Randall, the Akron pitcher, was wild. Canton added a run in the fourth on two singles, a walk, and two wild pitches. Akron battled back with two runs in the fifth, from a double by Charlie Tebeau, a Canton error, and a single by Whinnery, who was in right field for Akron in this game.
In the top of the sixth, Dan Sweeney earned the distinction of becoming the first man to hit a home run off Young in a professional baseball game. His solo shot “sailed gracefully far over the left field fence.”8 This gave Akron a 4-3 lead. But Canton scored once in the sixth and once in the seventh to retake the lead.
It looked forlorn for the home team when Akron came to bat against Young in the top of the ninth trailing 5-4. The first man up was Tebeau. He got on base on Young’s fielding error, stole second, and went to third on Yaik’s wild throw. Randall’s dribbler down the third-base line was watched intently by Dallas, the third baseman, who waited for it to roll foul. It stayed fair, however, as Tebeau stormed home to tie the game.
Akron broke the game open with three more runs off Young, via a double by Pike, a single by O’Rourke, and two more Canton errors. Canton’s bull-terrier mascot “crawled under the player’s bench and shed scalding tears,” gloated the Beacon Journal.9
Canton scored a run in the bottom of the ninth, but it was too little too late. The final tally was Akron 8, Canton 6, and Young was handed the first loss of his professional baseball career. He allowed 10 hits, struck out four, and walked none. Canton committed eight errors, including two by Young.
Even with the talented Young, the rebuilt Canton team of 1890 was the weakest squad in the Tri-State League. At season’s end, the team’s record was 27-47.10 Young’s record was 15-15.
For Young, his stay in Canton was a time of inconsistency. Against Springfield, Ohio, on June 2, he surrendered 17 hits in a 13-5 debacle, yet a week later he beat them, 5-3.11 McKeesport seemed to have him figured out, routing him 14-4 on June 28 and 8-2 on July 7.12 But on July 25, he threw a no-hitter against them with 18 strikeouts.13 That was his final game with Canton. He signed with the Cleveland Spiders of the National League and made his major-league debut on August 6. It was the beginning of a 22-year big-league career in which he won a record 511 games.

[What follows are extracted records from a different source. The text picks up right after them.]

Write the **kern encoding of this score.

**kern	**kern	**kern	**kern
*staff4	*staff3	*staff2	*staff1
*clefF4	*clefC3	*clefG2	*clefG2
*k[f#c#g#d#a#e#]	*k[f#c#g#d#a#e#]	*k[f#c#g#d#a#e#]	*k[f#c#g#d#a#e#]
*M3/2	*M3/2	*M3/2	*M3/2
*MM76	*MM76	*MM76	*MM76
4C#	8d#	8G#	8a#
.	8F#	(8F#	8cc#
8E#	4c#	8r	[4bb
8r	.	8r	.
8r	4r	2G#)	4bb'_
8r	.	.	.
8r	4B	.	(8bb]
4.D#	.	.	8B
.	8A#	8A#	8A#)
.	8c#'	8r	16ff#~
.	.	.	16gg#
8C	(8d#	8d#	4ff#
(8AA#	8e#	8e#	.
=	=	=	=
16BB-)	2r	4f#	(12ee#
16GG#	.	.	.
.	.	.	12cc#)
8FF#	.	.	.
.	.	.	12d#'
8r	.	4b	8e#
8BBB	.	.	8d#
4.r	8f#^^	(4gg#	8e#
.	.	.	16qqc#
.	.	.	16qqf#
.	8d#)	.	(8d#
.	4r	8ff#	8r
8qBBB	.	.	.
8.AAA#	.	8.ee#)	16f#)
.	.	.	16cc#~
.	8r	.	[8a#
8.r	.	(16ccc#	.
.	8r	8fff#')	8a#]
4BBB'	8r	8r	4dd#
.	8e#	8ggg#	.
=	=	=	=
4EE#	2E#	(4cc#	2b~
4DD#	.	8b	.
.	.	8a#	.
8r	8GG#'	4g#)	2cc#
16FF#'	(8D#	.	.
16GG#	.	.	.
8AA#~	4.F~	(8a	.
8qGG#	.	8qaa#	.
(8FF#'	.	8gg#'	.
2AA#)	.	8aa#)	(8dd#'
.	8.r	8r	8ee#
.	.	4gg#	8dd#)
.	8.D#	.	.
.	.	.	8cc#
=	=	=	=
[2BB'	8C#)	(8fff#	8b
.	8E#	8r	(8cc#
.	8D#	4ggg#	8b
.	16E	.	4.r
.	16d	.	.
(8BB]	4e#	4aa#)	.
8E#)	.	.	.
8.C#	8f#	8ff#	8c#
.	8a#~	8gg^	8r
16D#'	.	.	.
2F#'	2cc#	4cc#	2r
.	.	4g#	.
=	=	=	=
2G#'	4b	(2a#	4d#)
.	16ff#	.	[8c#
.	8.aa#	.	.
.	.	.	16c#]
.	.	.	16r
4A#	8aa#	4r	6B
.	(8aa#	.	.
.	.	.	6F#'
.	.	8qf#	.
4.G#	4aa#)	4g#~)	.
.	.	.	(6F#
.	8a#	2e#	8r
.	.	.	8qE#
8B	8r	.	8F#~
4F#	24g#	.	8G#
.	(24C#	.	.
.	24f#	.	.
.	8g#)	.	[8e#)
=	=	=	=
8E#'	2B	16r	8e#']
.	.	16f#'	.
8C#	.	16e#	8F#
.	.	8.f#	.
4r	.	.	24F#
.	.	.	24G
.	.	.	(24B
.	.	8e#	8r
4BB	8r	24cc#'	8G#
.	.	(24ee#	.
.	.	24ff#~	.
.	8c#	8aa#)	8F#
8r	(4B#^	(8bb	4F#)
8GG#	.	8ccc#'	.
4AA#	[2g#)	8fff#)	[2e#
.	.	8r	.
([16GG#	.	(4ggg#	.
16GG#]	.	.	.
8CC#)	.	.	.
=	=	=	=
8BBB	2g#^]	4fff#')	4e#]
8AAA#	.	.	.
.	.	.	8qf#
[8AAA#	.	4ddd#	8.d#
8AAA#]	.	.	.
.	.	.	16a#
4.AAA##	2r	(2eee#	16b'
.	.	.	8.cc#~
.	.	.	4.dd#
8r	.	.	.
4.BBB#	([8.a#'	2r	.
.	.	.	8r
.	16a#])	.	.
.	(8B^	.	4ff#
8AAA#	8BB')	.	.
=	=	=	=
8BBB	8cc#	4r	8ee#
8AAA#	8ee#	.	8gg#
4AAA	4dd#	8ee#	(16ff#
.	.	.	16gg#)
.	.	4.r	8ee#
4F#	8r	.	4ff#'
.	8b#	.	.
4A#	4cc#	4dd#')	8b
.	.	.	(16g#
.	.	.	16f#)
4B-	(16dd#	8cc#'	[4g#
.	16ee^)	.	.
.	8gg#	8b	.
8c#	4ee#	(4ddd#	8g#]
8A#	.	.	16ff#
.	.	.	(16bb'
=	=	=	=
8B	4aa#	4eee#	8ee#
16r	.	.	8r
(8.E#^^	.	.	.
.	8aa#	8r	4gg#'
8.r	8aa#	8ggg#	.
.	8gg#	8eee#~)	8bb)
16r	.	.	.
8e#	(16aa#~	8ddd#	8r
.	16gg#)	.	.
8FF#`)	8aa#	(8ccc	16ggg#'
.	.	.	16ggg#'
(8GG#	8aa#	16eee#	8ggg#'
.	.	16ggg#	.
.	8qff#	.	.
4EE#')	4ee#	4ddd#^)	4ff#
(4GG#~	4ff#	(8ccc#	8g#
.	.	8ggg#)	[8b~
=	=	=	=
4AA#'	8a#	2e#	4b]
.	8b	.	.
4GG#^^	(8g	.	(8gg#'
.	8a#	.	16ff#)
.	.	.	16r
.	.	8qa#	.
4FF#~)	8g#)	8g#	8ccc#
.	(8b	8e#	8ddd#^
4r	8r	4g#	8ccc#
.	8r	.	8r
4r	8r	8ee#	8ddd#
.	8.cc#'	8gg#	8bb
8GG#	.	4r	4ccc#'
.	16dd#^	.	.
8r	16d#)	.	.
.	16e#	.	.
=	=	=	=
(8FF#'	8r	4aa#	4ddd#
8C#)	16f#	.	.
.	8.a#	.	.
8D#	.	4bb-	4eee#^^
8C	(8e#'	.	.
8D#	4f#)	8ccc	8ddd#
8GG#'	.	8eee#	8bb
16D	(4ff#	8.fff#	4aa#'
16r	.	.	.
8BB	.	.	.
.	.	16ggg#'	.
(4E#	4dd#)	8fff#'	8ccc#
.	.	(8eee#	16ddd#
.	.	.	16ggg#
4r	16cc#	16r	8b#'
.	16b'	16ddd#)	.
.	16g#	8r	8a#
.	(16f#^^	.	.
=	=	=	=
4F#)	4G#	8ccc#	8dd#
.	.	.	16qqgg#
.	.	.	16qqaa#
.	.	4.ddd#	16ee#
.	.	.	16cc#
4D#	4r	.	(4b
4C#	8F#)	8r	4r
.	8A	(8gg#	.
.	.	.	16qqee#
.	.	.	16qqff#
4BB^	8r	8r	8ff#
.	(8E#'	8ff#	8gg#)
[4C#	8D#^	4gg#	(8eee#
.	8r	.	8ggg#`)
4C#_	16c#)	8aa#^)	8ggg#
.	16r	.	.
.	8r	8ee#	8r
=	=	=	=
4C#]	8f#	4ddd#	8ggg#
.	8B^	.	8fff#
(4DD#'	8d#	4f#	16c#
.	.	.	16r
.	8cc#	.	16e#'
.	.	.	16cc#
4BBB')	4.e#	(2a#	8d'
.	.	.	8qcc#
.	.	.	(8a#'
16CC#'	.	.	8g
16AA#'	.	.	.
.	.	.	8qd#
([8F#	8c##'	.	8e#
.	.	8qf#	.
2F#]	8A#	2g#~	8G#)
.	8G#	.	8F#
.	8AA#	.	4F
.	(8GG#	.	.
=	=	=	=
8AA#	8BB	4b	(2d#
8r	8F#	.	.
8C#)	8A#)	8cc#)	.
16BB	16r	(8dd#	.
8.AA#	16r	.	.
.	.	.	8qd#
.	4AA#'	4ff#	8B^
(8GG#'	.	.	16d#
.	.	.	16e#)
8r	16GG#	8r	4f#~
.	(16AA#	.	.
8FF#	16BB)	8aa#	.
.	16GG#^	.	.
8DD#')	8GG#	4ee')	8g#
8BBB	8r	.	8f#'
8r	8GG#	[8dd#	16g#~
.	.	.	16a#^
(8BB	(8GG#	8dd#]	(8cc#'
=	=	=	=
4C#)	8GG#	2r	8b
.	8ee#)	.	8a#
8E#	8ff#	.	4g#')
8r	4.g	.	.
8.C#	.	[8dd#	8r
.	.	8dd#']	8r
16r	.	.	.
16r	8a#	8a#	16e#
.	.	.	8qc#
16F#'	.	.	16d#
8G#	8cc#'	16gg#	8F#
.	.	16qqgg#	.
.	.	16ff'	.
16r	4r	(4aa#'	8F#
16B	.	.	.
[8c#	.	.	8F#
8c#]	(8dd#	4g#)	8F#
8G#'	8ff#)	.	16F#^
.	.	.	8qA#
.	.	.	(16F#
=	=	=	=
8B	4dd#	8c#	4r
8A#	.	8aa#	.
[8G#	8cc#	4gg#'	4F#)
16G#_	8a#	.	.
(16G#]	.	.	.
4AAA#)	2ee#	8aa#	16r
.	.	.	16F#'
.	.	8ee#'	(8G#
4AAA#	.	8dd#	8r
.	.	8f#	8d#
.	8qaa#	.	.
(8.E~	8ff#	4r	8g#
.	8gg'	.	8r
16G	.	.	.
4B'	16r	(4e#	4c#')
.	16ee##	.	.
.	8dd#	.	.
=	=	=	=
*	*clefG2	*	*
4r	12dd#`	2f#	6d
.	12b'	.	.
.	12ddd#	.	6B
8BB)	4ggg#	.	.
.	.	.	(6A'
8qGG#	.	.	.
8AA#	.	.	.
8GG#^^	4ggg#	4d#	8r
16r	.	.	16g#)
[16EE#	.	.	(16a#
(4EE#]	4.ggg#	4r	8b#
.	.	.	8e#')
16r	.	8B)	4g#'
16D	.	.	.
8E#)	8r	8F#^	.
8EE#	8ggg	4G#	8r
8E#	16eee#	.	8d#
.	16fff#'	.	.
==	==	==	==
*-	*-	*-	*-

Game coverage in the May 7-9, 1890, issues of the Akron Beacon Journal.
Peterjohn, Alvin K. “The First Year of ‘Cyclone’ Young,” Baseball Research Journal (SABR), 1976.
1 Henry Chadwick, ed., Spalding’s Base Ball Guide and Official League Book for 1890 (Chicago and New York: A.G. Spalding & Bros., 1890), 86, 87. Baseball-Reference.com (accessed November 2021) refers to the 1888-90 Canton teams as the “Canton Nadjys.” The research for this article found no mention of this nickname in period sources.
2 “Whinnery’s Muff,” Akron Beacon Journal, May 7, 1890: 4.
3 Sporting Life, May 10, 1890: 12.
4 West Hill Park was located on Crosby Street in the West Hill neighborhood of Akron.
5 “Whinnery’s Muff”; “Meteorological Report,” Akron Beacon Journal, May 6, 1890: 1.
6 “The Akron Club’s Uniform,” Akron Beacon Journal, April 4, 1890: 3.
7 “Meteorological Report,” Akron Beacon Journal, May 8, 1890: 1.
8 “Intensely Exciting,” Akron Beacon Journal, May 9, 1890: 3.
9 “Intensely Exciting.”
10 Henry Chadwick, ed., Spalding’s Base Ball Guide and Official League Book for 1891 (Chicago and New York: A.G. Spalding & Bros., 1891), 166.
11 Sporting Life, June 14, 1890: 10.
12 Sporting Life, July 5, 1890: 11; Sporting Life, July 12, 1890: 10.
13 Sporting Life, August 2, 1890: 11.